▸ Task list
a - Echo the portion of the Ronny Jackson text starting at "- Jackson's voice" and ending at "politician (born 1967)", word for word.
b - Pick up the Ronny Jackson article after its final sentence and write what comes next.

▸ Given passage
#####

- Official portrait, 2025

Member of the U.S. House of Representatives from Texas's 13th district
- Incumbent
- Assumed office January 3, 2021
- Preceded by: Mac Thornberry

1st Chief Medical Advisor to the President
- In office February 2, 2019 – December 1, 2019
- President: Donald Trump
- Preceded by: Position established
- Succeeded by: Anthony Fauci

Physician to the President
- In office July 25, 2013 – March 28, 2018
- President: Barack Obama Donald Trump
- Preceded by: Jeffrey Kuhlman
- Succeeded by: Sean Conley

Personal details
- Born: Ronny Lynn Jackson May 4, 1967 (age 59) Levelland, Texas, U.S.
- Party: Republican
- Spouse: Jane Ely
- Children: 3
- Education: South Plains College (AS) Texas A&M University, Galveston (BS) University of Texas Medical Branch (MD)
- Website: House website Campaign website

Military service
- Branch/service: United States Navy
- Years of service: 1995–2019
- Rank: Rear admiral (lower half)
- Unit: Medical Corps
- Battles/wars: Iraq War
- Awards: Defense Superior Service Medal Legion of Merit Navy and Marine Corps Commendation Medal (4)
- Jackson's voice Jackson on naming the U.S. Post Office building in Canyon, Texas, after rancher Gary Fletcher. Recorded November 14, 2022

= Ronny Jackson =

American physician and politician (born 1967)

Ronny Lynn Jackson (born May 4, 1967) is an American physician, politician, and former United States Navy officer who has served as the U.S. representative for since 2021. A member of the Republican Party, his district is based in Amarillo and includes the Texas panhandle and much of northeast Texas, as far as Denton.

#####

[Multi-view scene photographs]
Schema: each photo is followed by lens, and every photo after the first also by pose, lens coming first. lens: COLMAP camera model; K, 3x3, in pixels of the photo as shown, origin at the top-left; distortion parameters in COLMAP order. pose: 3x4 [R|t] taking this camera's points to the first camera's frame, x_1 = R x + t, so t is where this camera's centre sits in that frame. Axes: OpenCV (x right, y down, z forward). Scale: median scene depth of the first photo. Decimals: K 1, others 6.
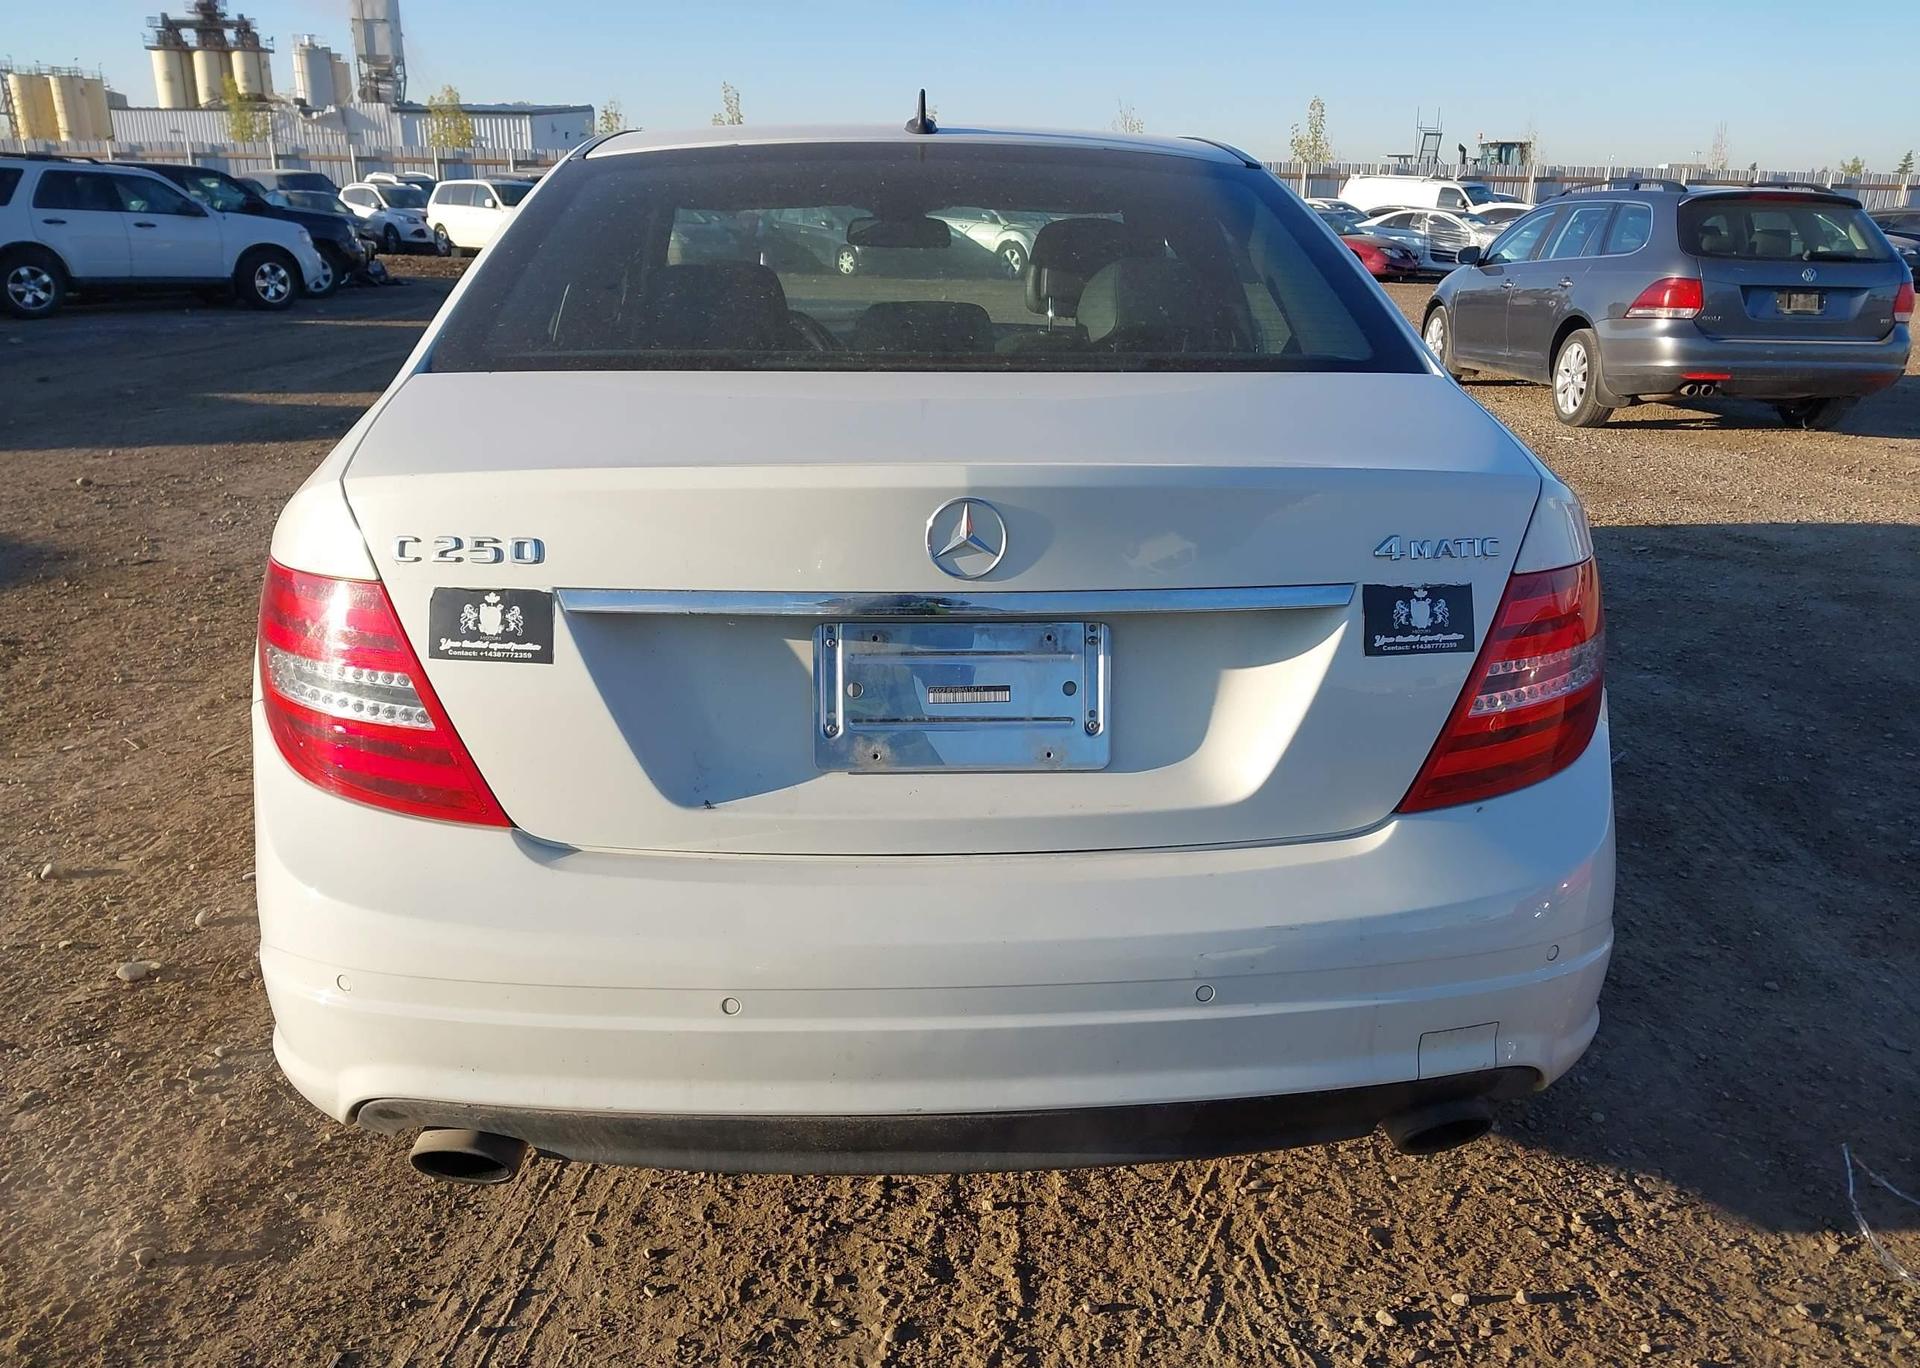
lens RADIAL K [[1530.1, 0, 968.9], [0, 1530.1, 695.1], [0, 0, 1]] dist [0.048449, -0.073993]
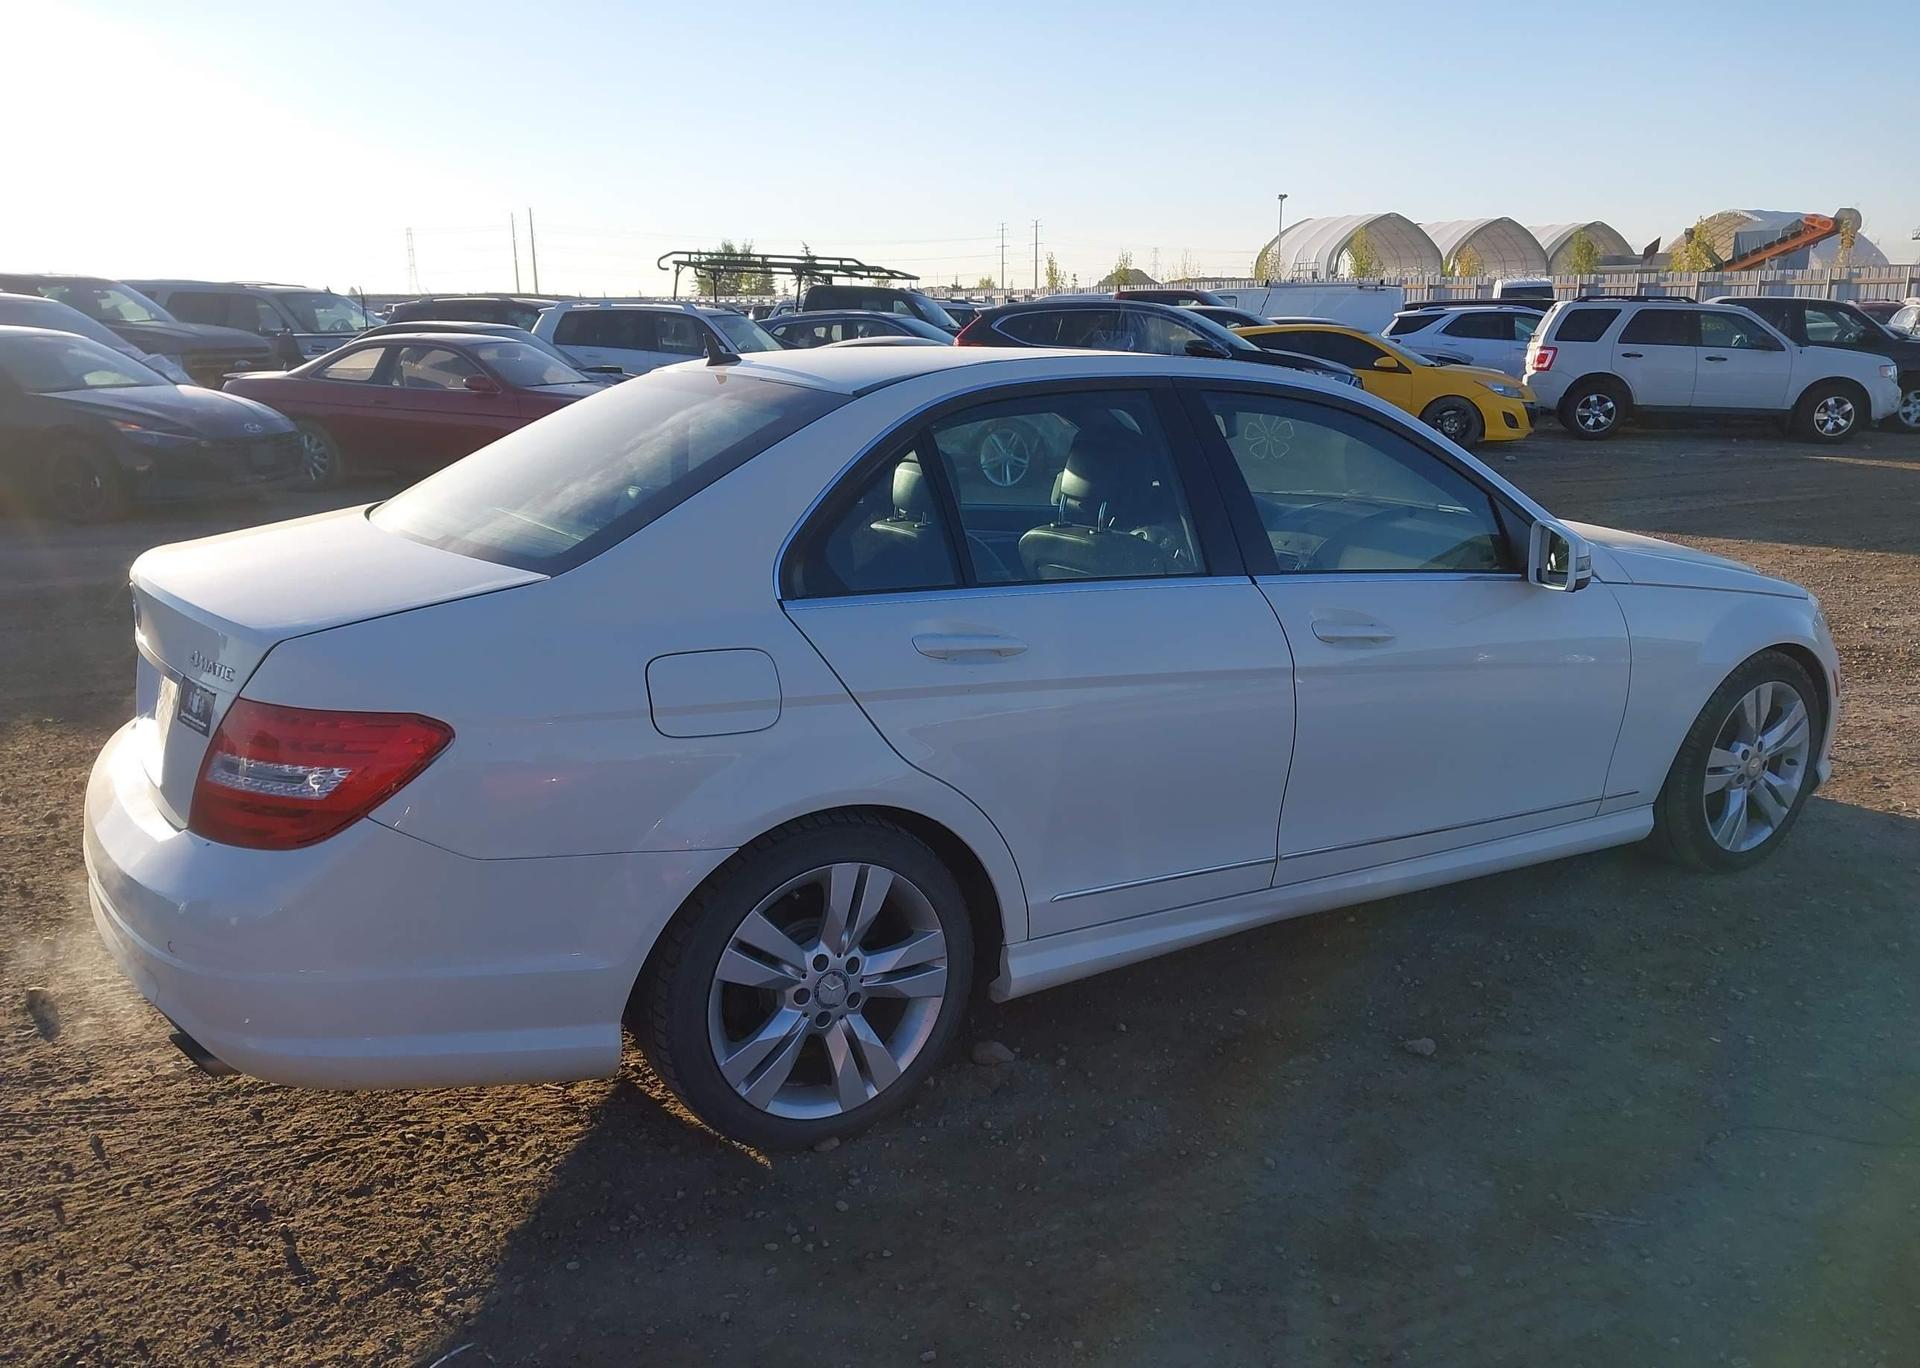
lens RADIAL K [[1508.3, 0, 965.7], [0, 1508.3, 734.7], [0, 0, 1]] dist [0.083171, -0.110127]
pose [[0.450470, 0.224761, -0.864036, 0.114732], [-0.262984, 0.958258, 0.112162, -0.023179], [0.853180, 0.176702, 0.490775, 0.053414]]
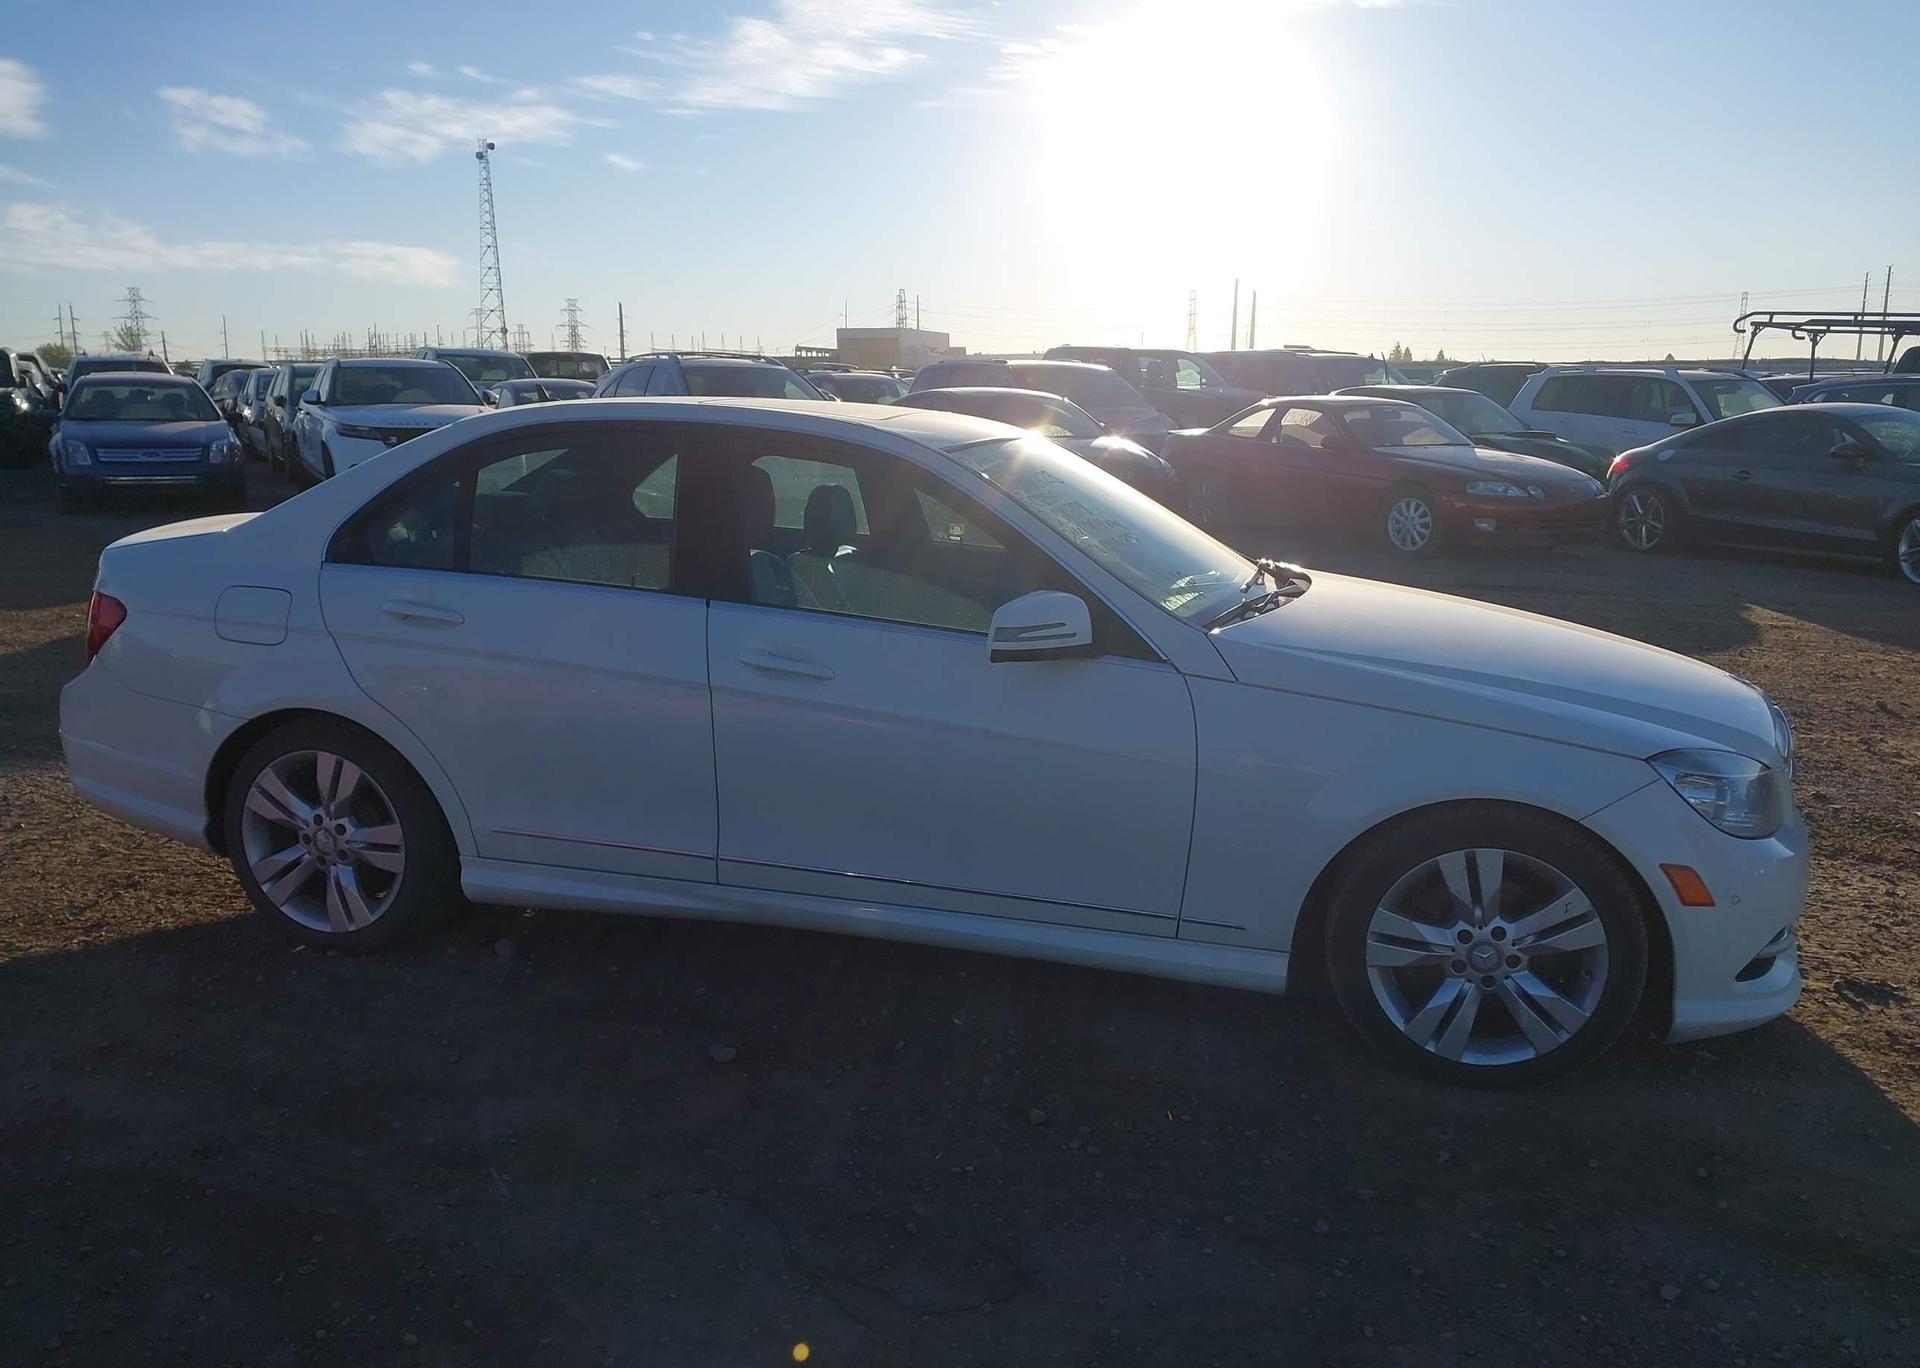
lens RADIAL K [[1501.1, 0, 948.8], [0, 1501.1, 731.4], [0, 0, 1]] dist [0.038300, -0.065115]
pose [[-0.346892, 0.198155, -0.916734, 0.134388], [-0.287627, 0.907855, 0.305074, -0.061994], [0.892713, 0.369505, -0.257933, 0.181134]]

#####

▸ Answers by item
a -
- Jackson's voice Jackson on naming the U.S. Post Office building in Canyon, Texas, after rancher Gary Fletcher. Recorded November 14, 2022

= Ronny Jackson =

American physician and politician (born 1967)

b -
Jackson joined the White House Medical Unit in the mid-2000s under George W. Bush, and served as physician to the president from 2013 to 2018 under Barack Obama and Donald Trump.

In March 2018, Trump nominated Jackson to be U.S. secretary of veterans affairs to succeed David Shulkin, but Jackson withdrew the following month amid allegations of misconduct and mismanagement during his service in the White House. In February 2019, Trump appointed Jackson assistant to the president and chief medical advisor, a new position in the Executive Office.

Jackson retired from the Navy as a rear admiral (lower half) in December 2019. In 2020, he was elected to the U.S. House of Representatives. In 2021, an investigation by the Defense Department inspector general found that Jackson had engaged in various inappropriate behaviors as an admiral; the following year, the Navy retroactively demoted him to the rank of captain. Jackson continued to represent himself as an admiral until his demotion was brought to light in 2024. In 2025, his rank of rear admiral (lower half) was restored.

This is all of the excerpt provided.